• [Work item] Each line from the start of the records through the line containing "- Peer Review" is to be transcribed exactly, and no other line is to be included.

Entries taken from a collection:
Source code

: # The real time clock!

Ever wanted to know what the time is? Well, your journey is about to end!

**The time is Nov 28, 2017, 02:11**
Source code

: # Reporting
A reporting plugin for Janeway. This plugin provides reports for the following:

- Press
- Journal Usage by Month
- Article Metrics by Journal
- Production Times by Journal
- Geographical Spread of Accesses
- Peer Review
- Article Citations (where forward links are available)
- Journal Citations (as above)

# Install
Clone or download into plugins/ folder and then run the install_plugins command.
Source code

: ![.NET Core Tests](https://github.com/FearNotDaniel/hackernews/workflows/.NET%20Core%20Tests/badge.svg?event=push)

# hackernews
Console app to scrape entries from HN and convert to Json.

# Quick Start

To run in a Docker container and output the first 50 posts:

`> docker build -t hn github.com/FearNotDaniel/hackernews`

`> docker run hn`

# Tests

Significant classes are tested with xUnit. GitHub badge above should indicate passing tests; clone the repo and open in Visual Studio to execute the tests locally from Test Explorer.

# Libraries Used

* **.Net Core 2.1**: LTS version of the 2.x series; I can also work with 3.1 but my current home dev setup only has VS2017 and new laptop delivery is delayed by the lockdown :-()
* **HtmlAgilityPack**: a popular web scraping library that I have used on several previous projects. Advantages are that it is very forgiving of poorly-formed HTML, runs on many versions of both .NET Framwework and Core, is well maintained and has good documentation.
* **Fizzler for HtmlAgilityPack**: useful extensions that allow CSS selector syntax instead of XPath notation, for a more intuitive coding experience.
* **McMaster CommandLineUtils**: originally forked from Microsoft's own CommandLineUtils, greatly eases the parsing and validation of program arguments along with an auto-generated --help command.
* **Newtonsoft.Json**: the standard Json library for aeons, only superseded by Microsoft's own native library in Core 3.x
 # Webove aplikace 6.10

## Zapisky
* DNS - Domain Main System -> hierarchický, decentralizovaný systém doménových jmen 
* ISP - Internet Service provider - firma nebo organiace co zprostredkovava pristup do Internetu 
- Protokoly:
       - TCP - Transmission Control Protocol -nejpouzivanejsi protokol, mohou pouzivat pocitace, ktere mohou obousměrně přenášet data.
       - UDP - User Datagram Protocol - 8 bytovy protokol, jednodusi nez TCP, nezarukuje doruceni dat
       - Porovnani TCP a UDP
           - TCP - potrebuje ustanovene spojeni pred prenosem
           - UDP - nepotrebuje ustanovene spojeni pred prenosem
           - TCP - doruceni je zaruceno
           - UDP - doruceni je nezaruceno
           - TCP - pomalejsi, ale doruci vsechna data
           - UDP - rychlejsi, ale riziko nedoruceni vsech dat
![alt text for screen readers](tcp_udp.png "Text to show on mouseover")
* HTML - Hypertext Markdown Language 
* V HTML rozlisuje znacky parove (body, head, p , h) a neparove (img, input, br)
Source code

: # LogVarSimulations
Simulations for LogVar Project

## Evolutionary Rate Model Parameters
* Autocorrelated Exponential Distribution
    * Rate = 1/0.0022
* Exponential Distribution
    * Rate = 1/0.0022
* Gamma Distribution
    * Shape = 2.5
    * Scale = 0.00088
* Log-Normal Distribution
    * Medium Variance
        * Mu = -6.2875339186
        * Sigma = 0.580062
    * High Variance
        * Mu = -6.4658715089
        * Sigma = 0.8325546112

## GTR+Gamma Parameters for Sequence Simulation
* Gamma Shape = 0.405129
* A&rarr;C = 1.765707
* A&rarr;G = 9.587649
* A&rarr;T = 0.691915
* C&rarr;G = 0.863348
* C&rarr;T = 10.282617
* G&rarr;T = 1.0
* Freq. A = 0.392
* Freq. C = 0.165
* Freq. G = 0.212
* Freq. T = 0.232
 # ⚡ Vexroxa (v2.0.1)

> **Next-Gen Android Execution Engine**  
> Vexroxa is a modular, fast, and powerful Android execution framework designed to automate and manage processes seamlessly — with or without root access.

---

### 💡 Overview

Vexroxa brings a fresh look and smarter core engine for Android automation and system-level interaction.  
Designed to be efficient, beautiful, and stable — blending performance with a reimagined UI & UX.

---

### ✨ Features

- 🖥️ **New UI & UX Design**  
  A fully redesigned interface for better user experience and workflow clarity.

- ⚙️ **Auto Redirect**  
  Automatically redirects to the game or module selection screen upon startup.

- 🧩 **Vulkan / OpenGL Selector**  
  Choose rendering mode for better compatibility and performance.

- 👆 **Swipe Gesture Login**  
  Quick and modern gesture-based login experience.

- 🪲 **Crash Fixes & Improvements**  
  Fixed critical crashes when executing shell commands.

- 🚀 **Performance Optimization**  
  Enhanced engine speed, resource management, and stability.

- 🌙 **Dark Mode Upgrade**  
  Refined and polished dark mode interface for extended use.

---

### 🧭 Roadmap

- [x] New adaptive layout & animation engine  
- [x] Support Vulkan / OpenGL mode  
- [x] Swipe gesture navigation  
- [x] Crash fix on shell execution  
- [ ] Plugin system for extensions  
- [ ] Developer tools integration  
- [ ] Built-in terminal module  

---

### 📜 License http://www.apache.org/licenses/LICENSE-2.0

• [Solution for this exercise]
Source code

: # The real time clock!

Ever wanted to know what the time is? Well, your journey is about to end!

**The time is Nov 28, 2017, 02:11**
Source code

: # Reporting
A reporting plugin for Janeway. This plugin provides reports for the following:

- Press
- Journal Usage by Month
- Article Metrics by Journal
- Production Times by Journal
- Geographical Spread of Accesses
- Peer Review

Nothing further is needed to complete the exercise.